A friend, I’ll call her Linda, recently told me about her experience retrieving results from her doctor’s patient portal — a way for patients to view test results and other parts of their medical charts online. When she read through her chest X-ray report, she noticed that the concluding statement was “normal chest,” but that the text of the report mentioned a small lung nodule. She messaged her physician, who humbly admitted that he had not seen that inconsistency, and proceeded to order some follow-up testing.
Fortunately, the evaluation did not reveal anything serious, but my friend was startled by what might have gone terribly wrong if the nodule had been malignant and she had not been vigilant about checking her own test results. By virtue of using the patient portal, Linda became an engaged partner in her medical care.
There are many ways to be a well-informed, assertive patient, an approach that clinicians today are increasingly embracing. The patient portal takes this to another level — by taking you right into your health record.

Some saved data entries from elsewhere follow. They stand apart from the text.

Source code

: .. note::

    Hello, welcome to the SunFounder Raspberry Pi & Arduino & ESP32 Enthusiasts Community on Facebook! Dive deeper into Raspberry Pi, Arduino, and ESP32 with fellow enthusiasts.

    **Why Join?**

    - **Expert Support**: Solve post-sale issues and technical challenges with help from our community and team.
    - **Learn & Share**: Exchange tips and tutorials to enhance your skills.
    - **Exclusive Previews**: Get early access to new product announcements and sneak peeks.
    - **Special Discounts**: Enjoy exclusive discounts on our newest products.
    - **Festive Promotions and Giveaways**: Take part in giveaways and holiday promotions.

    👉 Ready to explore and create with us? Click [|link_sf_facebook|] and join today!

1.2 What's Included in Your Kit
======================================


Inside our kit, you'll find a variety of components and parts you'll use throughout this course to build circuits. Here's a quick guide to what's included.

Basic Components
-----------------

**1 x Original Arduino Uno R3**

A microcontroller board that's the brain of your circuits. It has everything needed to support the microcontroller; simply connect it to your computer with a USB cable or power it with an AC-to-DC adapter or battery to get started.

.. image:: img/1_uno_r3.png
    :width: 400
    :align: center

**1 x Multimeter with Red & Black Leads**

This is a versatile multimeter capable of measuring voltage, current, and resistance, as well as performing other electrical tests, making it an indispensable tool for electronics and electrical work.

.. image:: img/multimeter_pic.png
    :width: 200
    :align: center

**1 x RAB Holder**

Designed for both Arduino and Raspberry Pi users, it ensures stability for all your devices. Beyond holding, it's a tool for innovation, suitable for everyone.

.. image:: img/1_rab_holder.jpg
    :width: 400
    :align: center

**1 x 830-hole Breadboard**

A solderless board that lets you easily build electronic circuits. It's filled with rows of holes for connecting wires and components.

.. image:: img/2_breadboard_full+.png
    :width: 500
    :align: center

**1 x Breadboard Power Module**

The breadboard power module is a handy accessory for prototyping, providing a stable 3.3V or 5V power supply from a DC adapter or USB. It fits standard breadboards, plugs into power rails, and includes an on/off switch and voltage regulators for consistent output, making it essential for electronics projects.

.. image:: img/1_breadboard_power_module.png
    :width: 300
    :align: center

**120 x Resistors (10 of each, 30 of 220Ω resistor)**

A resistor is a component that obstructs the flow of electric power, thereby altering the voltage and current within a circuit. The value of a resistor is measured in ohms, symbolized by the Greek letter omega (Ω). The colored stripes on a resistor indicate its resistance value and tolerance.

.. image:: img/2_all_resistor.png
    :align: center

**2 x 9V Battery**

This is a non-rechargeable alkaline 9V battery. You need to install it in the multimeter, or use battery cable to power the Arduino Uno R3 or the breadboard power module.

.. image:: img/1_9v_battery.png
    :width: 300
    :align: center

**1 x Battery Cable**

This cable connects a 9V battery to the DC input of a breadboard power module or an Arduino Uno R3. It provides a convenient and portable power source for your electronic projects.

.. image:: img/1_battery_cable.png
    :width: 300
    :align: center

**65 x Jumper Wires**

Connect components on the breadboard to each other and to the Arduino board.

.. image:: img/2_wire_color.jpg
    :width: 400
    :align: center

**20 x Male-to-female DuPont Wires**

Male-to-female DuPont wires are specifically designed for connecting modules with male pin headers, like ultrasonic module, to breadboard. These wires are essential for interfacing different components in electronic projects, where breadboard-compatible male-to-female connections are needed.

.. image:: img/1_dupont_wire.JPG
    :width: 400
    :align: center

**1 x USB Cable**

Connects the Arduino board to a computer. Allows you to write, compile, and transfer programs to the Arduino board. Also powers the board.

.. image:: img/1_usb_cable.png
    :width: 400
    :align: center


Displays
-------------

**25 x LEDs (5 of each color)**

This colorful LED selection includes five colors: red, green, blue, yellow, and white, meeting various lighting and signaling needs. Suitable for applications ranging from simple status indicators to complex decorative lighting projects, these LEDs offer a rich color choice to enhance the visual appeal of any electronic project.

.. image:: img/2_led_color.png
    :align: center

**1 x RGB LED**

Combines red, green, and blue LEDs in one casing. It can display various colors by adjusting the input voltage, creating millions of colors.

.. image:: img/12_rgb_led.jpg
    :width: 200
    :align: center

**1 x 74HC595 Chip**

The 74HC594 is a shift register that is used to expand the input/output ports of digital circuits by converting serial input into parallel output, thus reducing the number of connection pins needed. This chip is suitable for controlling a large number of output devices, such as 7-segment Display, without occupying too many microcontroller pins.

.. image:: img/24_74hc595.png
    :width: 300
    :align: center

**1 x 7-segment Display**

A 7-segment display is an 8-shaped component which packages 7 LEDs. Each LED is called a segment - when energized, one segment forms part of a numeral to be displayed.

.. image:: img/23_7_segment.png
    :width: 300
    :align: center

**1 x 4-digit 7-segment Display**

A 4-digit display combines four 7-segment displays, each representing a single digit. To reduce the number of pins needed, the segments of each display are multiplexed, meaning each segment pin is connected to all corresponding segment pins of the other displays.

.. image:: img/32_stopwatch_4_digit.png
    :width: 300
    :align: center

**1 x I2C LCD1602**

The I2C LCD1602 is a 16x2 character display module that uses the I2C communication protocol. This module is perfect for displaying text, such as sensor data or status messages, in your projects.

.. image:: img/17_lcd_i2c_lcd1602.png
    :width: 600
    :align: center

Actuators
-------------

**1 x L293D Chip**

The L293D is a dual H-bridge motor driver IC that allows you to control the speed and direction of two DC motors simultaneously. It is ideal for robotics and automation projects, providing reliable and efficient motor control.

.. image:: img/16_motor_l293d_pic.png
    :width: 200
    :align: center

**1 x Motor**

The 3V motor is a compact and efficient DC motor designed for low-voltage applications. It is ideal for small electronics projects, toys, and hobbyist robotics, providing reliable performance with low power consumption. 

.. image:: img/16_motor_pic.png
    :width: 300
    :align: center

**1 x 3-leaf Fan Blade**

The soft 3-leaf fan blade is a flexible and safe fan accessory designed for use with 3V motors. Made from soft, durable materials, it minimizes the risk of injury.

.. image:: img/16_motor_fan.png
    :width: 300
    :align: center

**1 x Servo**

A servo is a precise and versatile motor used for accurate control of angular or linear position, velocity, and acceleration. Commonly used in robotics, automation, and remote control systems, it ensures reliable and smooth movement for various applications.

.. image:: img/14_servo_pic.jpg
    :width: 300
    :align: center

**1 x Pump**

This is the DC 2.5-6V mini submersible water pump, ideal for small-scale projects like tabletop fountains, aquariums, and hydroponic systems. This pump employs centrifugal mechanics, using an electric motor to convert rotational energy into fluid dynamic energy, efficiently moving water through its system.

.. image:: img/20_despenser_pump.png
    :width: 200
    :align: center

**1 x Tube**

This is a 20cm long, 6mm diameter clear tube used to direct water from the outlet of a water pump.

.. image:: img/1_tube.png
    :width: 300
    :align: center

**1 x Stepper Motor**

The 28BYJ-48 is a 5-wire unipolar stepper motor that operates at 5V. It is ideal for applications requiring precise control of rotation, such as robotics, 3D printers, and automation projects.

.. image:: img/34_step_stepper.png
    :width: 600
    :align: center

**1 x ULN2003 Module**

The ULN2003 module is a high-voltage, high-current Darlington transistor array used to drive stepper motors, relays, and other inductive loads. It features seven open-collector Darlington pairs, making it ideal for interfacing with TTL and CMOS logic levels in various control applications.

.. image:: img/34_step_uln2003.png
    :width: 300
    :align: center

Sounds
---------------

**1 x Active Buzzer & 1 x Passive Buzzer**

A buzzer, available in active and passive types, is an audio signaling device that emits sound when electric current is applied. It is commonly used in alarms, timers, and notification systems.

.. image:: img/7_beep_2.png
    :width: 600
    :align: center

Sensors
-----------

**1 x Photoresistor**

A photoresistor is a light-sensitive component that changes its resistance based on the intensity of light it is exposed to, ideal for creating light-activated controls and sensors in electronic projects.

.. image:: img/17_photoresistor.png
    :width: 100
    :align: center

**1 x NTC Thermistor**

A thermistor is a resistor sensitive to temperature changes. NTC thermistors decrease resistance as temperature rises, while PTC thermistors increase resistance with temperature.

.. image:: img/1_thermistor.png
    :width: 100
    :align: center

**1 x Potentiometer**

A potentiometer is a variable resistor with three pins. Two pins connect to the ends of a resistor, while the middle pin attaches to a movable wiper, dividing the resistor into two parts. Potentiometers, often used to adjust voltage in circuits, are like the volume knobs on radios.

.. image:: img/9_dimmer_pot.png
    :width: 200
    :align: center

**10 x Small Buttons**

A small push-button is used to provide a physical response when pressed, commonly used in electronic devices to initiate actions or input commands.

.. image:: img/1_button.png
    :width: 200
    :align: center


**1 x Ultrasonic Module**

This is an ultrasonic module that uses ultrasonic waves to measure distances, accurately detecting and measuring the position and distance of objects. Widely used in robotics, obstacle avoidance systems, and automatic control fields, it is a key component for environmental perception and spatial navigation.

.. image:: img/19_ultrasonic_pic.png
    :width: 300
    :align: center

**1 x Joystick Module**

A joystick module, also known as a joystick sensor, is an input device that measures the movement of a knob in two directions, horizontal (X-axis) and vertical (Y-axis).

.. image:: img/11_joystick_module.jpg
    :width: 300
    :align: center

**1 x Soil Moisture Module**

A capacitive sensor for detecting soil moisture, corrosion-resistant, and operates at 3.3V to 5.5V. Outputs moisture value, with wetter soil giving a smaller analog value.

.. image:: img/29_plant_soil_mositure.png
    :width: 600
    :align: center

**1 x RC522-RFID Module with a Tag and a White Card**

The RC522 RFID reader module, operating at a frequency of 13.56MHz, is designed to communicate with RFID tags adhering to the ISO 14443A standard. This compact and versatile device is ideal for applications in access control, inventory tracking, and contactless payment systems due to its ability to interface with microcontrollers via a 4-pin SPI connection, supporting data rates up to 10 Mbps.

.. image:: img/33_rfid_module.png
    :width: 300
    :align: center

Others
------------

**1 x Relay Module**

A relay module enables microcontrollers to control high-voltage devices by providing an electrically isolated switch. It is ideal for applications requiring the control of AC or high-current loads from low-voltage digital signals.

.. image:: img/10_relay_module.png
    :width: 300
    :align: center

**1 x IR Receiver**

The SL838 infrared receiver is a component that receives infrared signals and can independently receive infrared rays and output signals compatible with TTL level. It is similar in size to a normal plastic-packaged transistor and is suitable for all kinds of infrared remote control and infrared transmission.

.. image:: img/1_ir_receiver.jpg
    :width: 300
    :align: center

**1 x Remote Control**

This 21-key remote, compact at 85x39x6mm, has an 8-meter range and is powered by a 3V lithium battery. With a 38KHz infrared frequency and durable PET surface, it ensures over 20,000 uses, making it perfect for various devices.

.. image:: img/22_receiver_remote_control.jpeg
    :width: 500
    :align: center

Not all medical offices offer patient portals, but they are gaining popularity. At the very least, portals allow patients to view their own test results, although sometimes health-care providers will need to “release” results once they have seen them before patients can view them.
Other portals allow patients to view results as soon as they are posted. I prefer this type for the reasons illustrated in Linda’s story — it is more transparent and allows for a better provider-patient partnership. Many patient portals have evolved to near complete transparency, allowing patients full access to their charts, including test results, problem and medication lists, and even provider progress notes. These shared notes may help patients better remember and follow the specific treatment regimens their providers have recommended.
What do you do if you find an inaccuracy or worrisome test result? Online portals allow patients to message the provider or other members of the care team. This system is win-win — it is more efficient for patients, bypassing labyrinthine medical office phone systems with long hold times, and easier for providers to fit returning messages into the work day.
To some, this level of participation may seem awkward, as if a boundary were being overstepped. I like to think of it as akin to having work done on your home. If you hired a contractor to renovate a room, would you leave town and say, “If I don’t hear from you, I’ll assume everything came out fine"? Probably not. Many of us, even if we lack skill or expertise in construction, would examine the contractor’s work, and ask questions if something did not seem quite right. We should certainly treat work on our own bodies with a comparable level of scrutiny.
Many doctors and other health-care providers welcome a more transparent, collaborative relationship with patients. In my own primary-care practice, I receive hundreds of results per week in my electronic in-basket, many of them copies of tests ordered by specialists my patients also visit. We have a rigorous system of results review, but I welcome another set of eyes on these data and inquiries from my patients about any of them. Shared progress notes may help with complex treatment regimens, which patients can revisit and review when needed.
If your medical office has a patient portal, take advantage of it. It is easy to sign up — you usually just need an email address, along with a username and password for portal access. Many portals even have mobile apps, for easy access anytime, anywhere.
This new technology provides an opportunity to be a true member of your own health-care team.
Jeffrey Millstein, M.D., is a primary-care physician at Penn Internal Medicine Woodbury Heights.